### Exercise objective
Every record must be copied out exactly.

### Source data
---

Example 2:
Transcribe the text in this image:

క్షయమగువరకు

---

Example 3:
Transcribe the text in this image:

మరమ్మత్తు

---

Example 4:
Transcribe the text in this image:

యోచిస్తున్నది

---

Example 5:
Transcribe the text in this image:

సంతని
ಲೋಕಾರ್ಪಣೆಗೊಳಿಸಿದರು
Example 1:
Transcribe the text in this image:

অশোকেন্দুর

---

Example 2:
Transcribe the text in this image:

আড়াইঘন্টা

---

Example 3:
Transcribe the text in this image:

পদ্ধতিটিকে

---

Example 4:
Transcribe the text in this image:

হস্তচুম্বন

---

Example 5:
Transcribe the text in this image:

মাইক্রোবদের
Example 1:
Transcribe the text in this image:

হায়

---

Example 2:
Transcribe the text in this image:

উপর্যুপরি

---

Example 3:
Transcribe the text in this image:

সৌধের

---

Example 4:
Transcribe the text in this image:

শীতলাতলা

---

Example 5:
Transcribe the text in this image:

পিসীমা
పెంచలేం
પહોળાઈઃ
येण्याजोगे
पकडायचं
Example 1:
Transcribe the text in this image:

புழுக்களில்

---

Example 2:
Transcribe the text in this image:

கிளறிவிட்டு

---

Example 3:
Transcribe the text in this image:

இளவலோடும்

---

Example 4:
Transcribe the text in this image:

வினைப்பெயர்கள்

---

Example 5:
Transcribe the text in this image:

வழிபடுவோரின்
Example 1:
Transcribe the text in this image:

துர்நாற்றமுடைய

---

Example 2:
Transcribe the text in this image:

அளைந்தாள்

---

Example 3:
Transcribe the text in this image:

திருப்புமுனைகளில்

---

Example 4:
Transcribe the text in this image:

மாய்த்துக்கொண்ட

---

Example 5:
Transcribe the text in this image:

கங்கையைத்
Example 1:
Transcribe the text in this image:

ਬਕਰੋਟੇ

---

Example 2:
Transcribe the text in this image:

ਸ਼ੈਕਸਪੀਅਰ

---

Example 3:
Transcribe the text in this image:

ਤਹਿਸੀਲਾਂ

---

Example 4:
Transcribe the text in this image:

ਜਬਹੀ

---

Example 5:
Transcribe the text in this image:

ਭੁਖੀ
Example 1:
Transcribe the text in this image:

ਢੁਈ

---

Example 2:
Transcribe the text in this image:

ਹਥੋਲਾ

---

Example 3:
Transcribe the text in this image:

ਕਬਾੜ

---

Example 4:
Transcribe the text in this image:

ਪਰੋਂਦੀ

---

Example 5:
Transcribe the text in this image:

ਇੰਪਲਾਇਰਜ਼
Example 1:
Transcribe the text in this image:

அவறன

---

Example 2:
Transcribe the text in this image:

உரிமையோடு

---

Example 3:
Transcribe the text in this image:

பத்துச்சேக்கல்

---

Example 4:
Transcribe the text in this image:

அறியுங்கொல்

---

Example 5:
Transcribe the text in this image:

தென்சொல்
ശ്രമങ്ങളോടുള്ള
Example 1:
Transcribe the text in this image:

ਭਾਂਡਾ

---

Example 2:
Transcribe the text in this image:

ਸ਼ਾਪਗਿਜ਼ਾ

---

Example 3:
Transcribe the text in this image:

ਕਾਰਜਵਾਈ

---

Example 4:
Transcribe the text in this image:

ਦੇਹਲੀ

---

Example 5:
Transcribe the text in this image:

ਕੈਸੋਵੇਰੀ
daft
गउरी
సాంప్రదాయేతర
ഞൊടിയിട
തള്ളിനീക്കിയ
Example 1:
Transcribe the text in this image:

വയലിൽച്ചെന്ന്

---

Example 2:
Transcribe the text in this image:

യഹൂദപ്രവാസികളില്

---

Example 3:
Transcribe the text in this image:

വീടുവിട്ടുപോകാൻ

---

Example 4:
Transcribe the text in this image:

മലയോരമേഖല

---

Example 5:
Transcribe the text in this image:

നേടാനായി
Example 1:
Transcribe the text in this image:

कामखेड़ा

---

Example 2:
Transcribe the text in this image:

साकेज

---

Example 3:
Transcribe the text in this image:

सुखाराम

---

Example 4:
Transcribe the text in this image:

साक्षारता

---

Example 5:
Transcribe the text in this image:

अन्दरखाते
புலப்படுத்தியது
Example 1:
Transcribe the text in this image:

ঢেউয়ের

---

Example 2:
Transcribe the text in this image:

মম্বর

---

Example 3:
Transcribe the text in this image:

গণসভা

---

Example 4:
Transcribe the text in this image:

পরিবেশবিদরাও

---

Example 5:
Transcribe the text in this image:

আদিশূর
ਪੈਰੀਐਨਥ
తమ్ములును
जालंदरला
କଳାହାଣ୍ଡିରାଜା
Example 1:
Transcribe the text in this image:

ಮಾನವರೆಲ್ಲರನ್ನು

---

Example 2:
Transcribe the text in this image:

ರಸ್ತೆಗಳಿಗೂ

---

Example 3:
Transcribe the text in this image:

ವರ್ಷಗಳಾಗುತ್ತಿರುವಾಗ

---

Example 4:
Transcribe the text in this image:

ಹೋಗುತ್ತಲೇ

### Answer to this exercise
---

Example 2:
Transcribe the text in this image:

క్షయమగువరకు

---

Example 3:
Transcribe the text in this image:

మరమ్మత్తు

---

Example 4:
Transcribe the text in this image:

యోచిస్తున్నది

---

Example 5:
Transcribe the text in this image:

సంతని
ಲೋಕಾರ್ಪಣೆಗೊಳಿಸಿದರು
Example 1:
Transcribe the text in this image:

অশোকেন্দুর

---

Example 2:
Transcribe the text in this image:

আড়াইঘন্টা

---

Example 3:
Transcribe the text in this image:

পদ্ধতিটিকে

---

Example 4:
Transcribe the text in this image:

হস্তচুম্বন

---

Example 5:
Transcribe the text in this image:

মাইক্রোবদের
Example 1:
Transcribe the text in this image:

হায়

---

Example 2:
Transcribe the text in this image:

উপর্যুপরি

---

Example 3:
Transcribe the text in this image:

সৌধের

---

Example 4:
Transcribe the text in this image:

শীতলাতলা

---

Example 5:
Transcribe the text in this image:

পিসীমা
పెంచలేం
પહોળાઈઃ
येण्याजोगे
पकडायचं
Example 1:
Transcribe the text in this image:

புழுக்களில்

---

Example 2:
Transcribe the text in this image:

கிளறிவிட்டு

---

Example 3:
Transcribe the text in this image:

இளவலோடும்

---

Example 4:
Transcribe the text in this image:

வினைப்பெயர்கள்

---

Example 5:
Transcribe the text in this image:

வழிபடுவோரின்
Example 1:
Transcribe the text in this image:

துர்நாற்றமுடைய

---

Example 2:
Transcribe the text in this image:

அளைந்தாள்

---

Example 3:
Transcribe the text in this image:

திருப்புமுனைகளில்

---

Example 4:
Transcribe the text in this image:

மாய்த்துக்கொண்ட

---

Example 5:
Transcribe the text in this image:

கங்கையைத்
Example 1:
Transcribe the text in this image:

ਬਕਰੋਟੇ

---

Example 2:
Transcribe the text in this image:

ਸ਼ੈਕਸਪੀਅਰ

---

Example 3:
Transcribe the text in this image:

ਤਹਿਸੀਲਾਂ

---

Example 4:
Transcribe the text in this image:

ਜਬਹੀ

---

Example 5:
Transcribe the text in this image:

ਭੁਖੀ
Example 1:
Transcribe the text in this image:

ਢੁਈ

---

Example 2:
Transcribe the text in this image:

ਹਥੋਲਾ

---

Example 3:
Transcribe the text in this image:

ਕਬਾੜ

---

Example 4:
Transcribe the text in this image:

ਪਰੋਂਦੀ

---

Example 5:
Transcribe the text in this image:

ਇੰਪਲਾਇਰਜ਼
Example 1:
Transcribe the text in this image:

அவறன

---

Example 2:
Transcribe the text in this image:

உரிமையோடு

---

Example 3:
Transcribe the text in this image:

பத்துச்சேக்கல்

---

Example 4:
Transcribe the text in this image:

அறியுங்கொல்

---

Example 5:
Transcribe the text in this image:

தென்சொல்
ശ്രമങ്ങളോടുള്ള
Example 1:
Transcribe the text in this image:

ਭਾਂਡਾ

---

Example 2:
Transcribe the text in this image:

ਸ਼ਾਪਗਿਜ਼ਾ

---

Example 3:
Transcribe the text in this image:

ਕਾਰਜਵਾਈ

---

Example 4:
Transcribe the text in this image:

ਦੇਹਲੀ

---

Example 5:
Transcribe the text in this image:

ਕੈਸੋਵੇਰੀ
daft
गउरी
సాంప్రదాయేతర
ഞൊടിയിട
തള്ളിനീക്കിയ
Example 1:
Transcribe the text in this image:

വയലിൽച്ചെന്ന്

---

Example 2:
Transcribe the text in this image:

യഹൂദപ്രവാസികളില്

---

Example 3:
Transcribe the text in this image:

വീടുവിട്ടുപോകാൻ

---

Example 4:
Transcribe the text in this image:

മലയോരമേഖല

---

Example 5:
Transcribe the text in this image:

നേടാനായി
Example 1:
Transcribe the text in this image:

कामखेड़ा

---

Example 2:
Transcribe the text in this image:

साकेज

---

Example 3:
Transcribe the text in this image:

सुखाराम

---

Example 4:
Transcribe the text in this image:

साक्षारता

---

Example 5:
Transcribe the text in this image:

अन्दरखाते
புலப்படுத்தியது
Example 1:
Transcribe the text in this image:

ঢেউয়ের

---

Example 2:
Transcribe the text in this image:

মম্বর

---

Example 3:
Transcribe the text in this image:

গণসভা

---

Example 4:
Transcribe the text in this image:

পরিবেশবিদরাও

---

Example 5:
Transcribe the text in this image:

আদিশূর
ਪੈਰੀਐਨਥ
తమ్ములును
जालंदरला
କଳାହାଣ୍ଡିରାଜା
Example 1:
Transcribe the text in this image:

ಮಾನವರೆಲ್ಲರನ್ನು

---

Example 2:
Transcribe the text in this image:

ರಸ್ತೆಗಳಿಗೂ

---

Example 3:
Transcribe the text in this image:

ವರ್ಷಗಳಾಗುತ್ತಿರುವಾಗ

---

Example 4:
Transcribe the text in this image:

ಹೋಗುತ್ತಲೇ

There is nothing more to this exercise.